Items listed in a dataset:

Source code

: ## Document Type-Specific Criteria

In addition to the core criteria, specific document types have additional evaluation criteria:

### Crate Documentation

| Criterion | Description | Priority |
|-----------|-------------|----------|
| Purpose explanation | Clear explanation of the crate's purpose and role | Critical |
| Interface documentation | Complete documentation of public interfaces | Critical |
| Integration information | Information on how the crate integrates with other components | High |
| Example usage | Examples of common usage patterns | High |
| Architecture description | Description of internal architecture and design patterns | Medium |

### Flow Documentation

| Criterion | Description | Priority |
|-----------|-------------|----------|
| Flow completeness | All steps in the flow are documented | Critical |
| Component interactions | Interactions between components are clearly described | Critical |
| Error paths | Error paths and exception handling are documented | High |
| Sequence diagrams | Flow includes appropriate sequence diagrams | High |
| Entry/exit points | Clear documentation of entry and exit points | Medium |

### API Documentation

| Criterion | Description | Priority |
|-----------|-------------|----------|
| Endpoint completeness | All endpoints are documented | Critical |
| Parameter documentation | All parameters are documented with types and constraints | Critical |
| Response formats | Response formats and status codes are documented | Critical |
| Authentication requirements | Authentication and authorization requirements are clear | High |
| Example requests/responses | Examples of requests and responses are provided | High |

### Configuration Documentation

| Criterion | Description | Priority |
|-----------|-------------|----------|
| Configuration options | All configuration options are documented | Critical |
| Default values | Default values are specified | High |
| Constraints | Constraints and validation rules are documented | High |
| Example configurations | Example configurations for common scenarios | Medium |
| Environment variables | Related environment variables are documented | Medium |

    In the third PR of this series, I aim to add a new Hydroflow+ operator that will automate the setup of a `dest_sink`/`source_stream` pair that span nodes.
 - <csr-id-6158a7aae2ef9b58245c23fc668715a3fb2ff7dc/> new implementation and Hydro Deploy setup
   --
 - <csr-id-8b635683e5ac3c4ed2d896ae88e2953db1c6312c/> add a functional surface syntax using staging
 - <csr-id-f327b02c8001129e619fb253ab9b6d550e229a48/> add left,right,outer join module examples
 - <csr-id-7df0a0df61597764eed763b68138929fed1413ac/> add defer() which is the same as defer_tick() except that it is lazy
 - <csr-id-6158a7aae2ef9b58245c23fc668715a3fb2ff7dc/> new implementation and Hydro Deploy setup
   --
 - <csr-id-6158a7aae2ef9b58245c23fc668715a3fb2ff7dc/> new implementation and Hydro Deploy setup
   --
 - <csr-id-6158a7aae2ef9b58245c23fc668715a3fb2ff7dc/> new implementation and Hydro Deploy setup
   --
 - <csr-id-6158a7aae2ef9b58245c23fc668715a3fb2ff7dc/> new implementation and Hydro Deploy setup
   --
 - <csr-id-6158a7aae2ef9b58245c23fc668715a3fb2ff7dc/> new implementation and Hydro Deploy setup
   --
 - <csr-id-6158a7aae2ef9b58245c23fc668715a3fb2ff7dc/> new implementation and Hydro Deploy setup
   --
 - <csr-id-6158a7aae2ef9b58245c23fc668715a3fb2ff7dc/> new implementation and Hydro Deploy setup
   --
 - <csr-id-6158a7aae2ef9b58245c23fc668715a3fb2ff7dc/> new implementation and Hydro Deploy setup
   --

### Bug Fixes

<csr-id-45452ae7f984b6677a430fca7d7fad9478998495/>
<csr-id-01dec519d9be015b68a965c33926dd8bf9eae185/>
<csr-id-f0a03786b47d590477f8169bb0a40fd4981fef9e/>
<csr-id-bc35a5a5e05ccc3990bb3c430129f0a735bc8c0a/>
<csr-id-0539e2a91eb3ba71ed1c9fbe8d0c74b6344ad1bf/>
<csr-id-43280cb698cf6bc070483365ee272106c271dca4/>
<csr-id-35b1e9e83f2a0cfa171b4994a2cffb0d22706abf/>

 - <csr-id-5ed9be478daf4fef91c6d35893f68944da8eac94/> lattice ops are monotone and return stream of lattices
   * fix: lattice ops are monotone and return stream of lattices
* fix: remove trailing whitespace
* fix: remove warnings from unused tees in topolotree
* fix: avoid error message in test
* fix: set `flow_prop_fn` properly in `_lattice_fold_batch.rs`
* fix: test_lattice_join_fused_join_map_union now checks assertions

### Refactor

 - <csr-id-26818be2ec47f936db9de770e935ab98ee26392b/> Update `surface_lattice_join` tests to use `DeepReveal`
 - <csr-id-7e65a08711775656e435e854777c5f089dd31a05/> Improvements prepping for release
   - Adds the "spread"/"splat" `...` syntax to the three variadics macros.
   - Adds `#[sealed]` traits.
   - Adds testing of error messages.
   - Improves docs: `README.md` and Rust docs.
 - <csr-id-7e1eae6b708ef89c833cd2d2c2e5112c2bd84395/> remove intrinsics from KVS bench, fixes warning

## About this exercise
The records above must be retyped in full. Keep each one exactly as it is.

## Response area
Source code

: ## Document Type-Specific Criteria

In addition to the core criteria, specific document types have additional evaluation criteria:

### Crate Documentation

| Criterion | Description | Priority |
|-----------|-------------|----------|
| Purpose explanation | Clear explanation of the crate's purpose and role | Critical |
| Interface documentation | Complete documentation of public interfaces | Critical |
| Integration information | Information on how the crate integrates with other components | High |
| Example usage | Examples of common usage patterns | High |
| Architecture description | Description of internal architecture and design patterns | Medium |

### Flow Documentation

| Criterion | Description | Priority |
|-----------|-------------|----------|
| Flow completeness | All steps in the flow are documented | Critical |
| Component interactions | Interactions between components are clearly described | Critical |
| Error paths | Error paths and exception handling are documented | High |
| Sequence diagrams | Flow includes appropriate sequence diagrams | High |
| Entry/exit points | Clear documentation of entry and exit points | Medium |

### API Documentation

| Criterion | Description | Priority |
|-----------|-------------|----------|
| Endpoint completeness | All endpoints are documented | Critical |
| Parameter documentation | All parameters are documented with types and constraints | Critical |
| Response formats | Response formats and status codes are documented | Critical |
| Authentication requirements | Authentication and authorization requirements are clear | High |
| Example requests/responses | Examples of requests and responses are provided | High |

### Configuration Documentation

| Criterion | Description | Priority |
|-----------|-------------|----------|
| Configuration options | All configuration options are documented | Critical |
| Default values | Default values are specified | High |
| Constraints | Constraints and validation rules are documented | High |
| Example configurations | Example configurations for common scenarios | Medium |
| Environment variables | Related environment variables are documented | Medium |

    In the third PR of this series, I aim to add a new Hydroflow+ operator that will automate the setup of a `dest_sink`/`source_stream` pair that span nodes.
 - <csr-id-6158a7aae2ef9b58245c23fc668715a3fb2ff7dc/> new implementation and Hydro Deploy setup
   --
 - <csr-id-8b635683e5ac3c4ed2d896ae88e2953db1c6312c/> add a functional surface syntax using staging
 - <csr-id-f327b02c8001129e619fb253ab9b6d550e229a48/> add left,right,outer join module examples
 - <csr-id-7df0a0df61597764eed763b68138929fed1413ac/> add defer() which is the same as defer_tick() except that it is lazy
 - <csr-id-6158a7aae2ef9b58245c23fc668715a3fb2ff7dc/> new implementation and Hydro Deploy setup
   --
 - <csr-id-6158a7aae2ef9b58245c23fc668715a3fb2ff7dc/> new implementation and Hydro Deploy setup
   --
 - <csr-id-6158a7aae2ef9b58245c23fc668715a3fb2ff7dc/> new implementation and Hydro Deploy setup
   --
 - <csr-id-6158a7aae2ef9b58245c23fc668715a3fb2ff7dc/> new implementation and Hydro Deploy setup
   --
 - <csr-id-6158a7aae2ef9b58245c23fc668715a3fb2ff7dc/> new implementation and Hydro Deploy setup
   --
 - <csr-id-6158a7aae2ef9b58245c23fc668715a3fb2ff7dc/> new implementation and Hydro Deploy setup
   --
 - <csr-id-6158a7aae2ef9b58245c23fc668715a3fb2ff7dc/> new implementation and Hydro Deploy setup
   --
 - <csr-id-6158a7aae2ef9b58245c23fc668715a3fb2ff7dc/> new implementation and Hydro Deploy setup
   --

### Bug Fixes

<csr-id-45452ae7f984b6677a430fca7d7fad9478998495/>
<csr-id-01dec519d9be015b68a965c33926dd8bf9eae185/>
<csr-id-f0a03786b47d590477f8169bb0a40fd4981fef9e/>
<csr-id-bc35a5a5e05ccc3990bb3c430129f0a735bc8c0a/>
<csr-id-0539e2a91eb3ba71ed1c9fbe8d0c74b6344ad1bf/>
<csr-id-43280cb698cf6bc070483365ee272106c271dca4/>
<csr-id-35b1e9e83f2a0cfa171b4994a2cffb0d22706abf/>

 - <csr-id-5ed9be478daf4fef91c6d35893f68944da8eac94/> lattice ops are monotone and return stream of lattices
   * fix: lattice ops are monotone and return stream of lattices
* fix: remove trailing whitespace
* fix: remove warnings from unused tees in topolotree
* fix: avoid error message in test
* fix: set `flow_prop_fn` properly in `_lattice_fold_batch.rs`
* fix: test_lattice_join_fused_join_map_union now checks assertions

### Refactor

 - <csr-id-26818be2ec47f936db9de770e935ab98ee26392b/> Update `surface_lattice_join` tests to use `DeepReveal`
 - <csr-id-7e65a08711775656e435e854777c5f089dd31a05/> Improvements prepping for release
   - Adds the "spread"/"splat" `...` syntax to the three variadics macros.
   - Adds `#[sealed]` traits.
   - Adds testing of error messages.
   - Improves docs: `README.md` and Rust docs.
 - <csr-id-7e1eae6b708ef89c833cd2d2c2e5112c2bd84395/> remove intrinsics from KVS bench, fixes warning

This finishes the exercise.